1. ## [SOLVED] Linear Programing Problem, Simplex but with a negative constraint?

Hi, I have the following question and I need to know if i have augmented it correctly and what my next steps should be.

Maximise
$\displaystyle Z = x_{1} + 4x_{2}$
subject to
$\displaystyle -3x_{1} + x_{2} \leq 6$
$\displaystyle x_{1} + 2x_{2} \leq 4$
and$\displaystyle x_{2} \geq -3$

My steps to solve were

let $\displaystyle x'_{2} = x_{2} + 3$

so then we have:
$\displaystyle Z = x_{1} + 4x'_{2} -12$
$\displaystyle -3x_{1} + x'_{2} \leq 9$
$\displaystyle x_{1} + 2x'_{2} \leq 10$
and$\displaystyle x'_{2} \geq 0$

i thought this was the correct augmented form of the LPP, however, none of the multiple choice answers i can choose from show this, hence i know it is wrong, but I'm not sure what i have done wrong, all the answers have added more variables.

2. ## Re: Linear Programing Problem, Simplex but with a negative constraint?

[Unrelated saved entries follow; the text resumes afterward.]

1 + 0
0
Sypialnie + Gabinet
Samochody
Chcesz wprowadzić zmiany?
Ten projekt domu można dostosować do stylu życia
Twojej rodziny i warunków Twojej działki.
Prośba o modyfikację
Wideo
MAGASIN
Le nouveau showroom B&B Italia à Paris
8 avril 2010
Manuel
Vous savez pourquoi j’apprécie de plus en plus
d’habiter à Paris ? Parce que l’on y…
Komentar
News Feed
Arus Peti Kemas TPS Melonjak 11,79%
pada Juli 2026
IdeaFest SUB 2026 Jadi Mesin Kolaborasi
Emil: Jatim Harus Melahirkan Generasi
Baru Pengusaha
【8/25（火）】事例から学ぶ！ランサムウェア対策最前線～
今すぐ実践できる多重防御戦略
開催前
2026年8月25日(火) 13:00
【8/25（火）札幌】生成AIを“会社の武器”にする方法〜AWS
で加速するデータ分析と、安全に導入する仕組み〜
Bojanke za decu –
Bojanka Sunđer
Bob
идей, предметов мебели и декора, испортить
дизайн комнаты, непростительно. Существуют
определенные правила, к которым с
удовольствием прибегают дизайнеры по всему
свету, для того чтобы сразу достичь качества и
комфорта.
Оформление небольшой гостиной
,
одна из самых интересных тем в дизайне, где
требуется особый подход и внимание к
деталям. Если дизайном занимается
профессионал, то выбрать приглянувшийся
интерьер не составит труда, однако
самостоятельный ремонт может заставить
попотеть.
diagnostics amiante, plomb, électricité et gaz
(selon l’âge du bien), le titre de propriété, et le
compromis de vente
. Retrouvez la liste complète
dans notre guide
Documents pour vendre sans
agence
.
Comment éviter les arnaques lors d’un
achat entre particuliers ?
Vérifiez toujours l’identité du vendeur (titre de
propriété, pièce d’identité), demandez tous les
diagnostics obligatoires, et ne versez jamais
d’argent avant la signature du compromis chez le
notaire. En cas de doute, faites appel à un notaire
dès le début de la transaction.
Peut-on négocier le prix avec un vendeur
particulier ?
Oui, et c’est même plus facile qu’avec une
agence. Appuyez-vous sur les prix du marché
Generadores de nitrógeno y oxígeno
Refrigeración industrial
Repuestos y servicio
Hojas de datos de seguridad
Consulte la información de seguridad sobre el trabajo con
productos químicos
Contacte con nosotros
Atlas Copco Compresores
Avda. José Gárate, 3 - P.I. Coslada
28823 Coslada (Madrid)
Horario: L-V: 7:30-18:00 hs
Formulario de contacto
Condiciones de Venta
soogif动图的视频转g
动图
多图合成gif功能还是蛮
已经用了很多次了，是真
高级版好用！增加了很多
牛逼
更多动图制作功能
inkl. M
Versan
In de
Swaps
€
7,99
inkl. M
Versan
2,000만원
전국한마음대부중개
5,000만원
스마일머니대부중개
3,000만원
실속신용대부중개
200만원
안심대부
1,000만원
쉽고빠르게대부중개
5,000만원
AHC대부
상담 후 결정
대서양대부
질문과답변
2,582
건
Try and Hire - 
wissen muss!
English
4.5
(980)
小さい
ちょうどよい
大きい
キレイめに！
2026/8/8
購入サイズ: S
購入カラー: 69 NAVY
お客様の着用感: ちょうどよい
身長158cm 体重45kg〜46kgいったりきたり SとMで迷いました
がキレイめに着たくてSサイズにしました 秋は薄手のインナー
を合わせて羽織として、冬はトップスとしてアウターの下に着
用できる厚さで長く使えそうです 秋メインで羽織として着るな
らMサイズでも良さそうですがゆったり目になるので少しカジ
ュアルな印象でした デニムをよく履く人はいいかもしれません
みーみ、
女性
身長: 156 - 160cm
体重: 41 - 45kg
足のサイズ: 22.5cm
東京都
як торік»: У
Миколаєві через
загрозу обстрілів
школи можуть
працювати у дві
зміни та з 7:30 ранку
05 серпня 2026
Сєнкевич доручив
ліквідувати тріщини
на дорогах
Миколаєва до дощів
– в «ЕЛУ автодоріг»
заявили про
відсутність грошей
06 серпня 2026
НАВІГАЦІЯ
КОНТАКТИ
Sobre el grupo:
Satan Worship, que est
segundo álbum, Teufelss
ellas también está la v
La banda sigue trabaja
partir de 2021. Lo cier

I have come up with this as my augmented problem:

$\displaystyle Z = x^+_{1} - x^-_{1} + 4x'_{2} -12$
$\displaystyle -3x^+_{1} + 3x^-_{1} + x'_{2} + x_{3} = 9$
$\displaystyle x^+_{1} - x^-_{1} + 2x'_{2} + x_{4} = 10$
$\displaystyle x^+_{1} \geq 0, x^-_{1} \geq 0, x'_{2} \geq 0, x_{3} \geq 0, x_{4} \geq 0$

However, when i try to solve this in a tableau i don't get any of the answers given.
Am i first supposed to change the first equation so that $\displaystyle x^+_{1}, x^-_{1}$ and $\displaystyle x'_{2}$ coefficients are to equal zero or just some of the variables.

Solved